*** Given information Section Begins ***
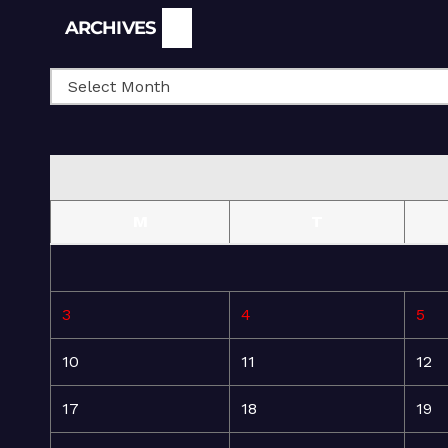
Archives
ARCHIVES
M
T
3
4
5
10
11
12
17
18
19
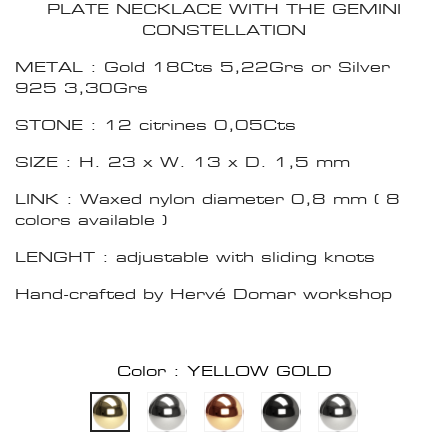
PLATE NECKLACE WITH THE GEMINI
CONSTELLATION
METAL : Gold 18Cts 5,22Grs or Silver
925 3,30Grs
STONE : 12 citrines 0,05Cts
SIZE : H. 23 x W. 13 x D. 1,5 mm
LINK : Waxed nylon diameter 0,8 mm ( 8
colors available )
LENGHT : adjustable with sliding knots
Hand-crafted by Hervé Domar workshop
Color : YELLOW GOLD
*** Given information Section Ends ***
▶ [To do] All entries are to be retyped exactly. Omit any embedded images.

▶ [Reply]
Archives
ARCHIVES
M
T
3
4
5
10
11
12
17
18
19
PLATE NECKLACE WITH THE GEMINI
CONSTELLATION
METAL : Gold 18Cts 5,22Grs or Silver
925 3,30Grs
STONE : 12 citrines 0,05Cts
SIZE : H. 23 x W. 13 x D. 1,5 mm
LINK : Waxed nylon diameter 0,8 mm ( 8
colors available )
LENGHT : adjustable with sliding knots
Hand-crafted by Hervé Domar workshop
Color : YELLOW GOLD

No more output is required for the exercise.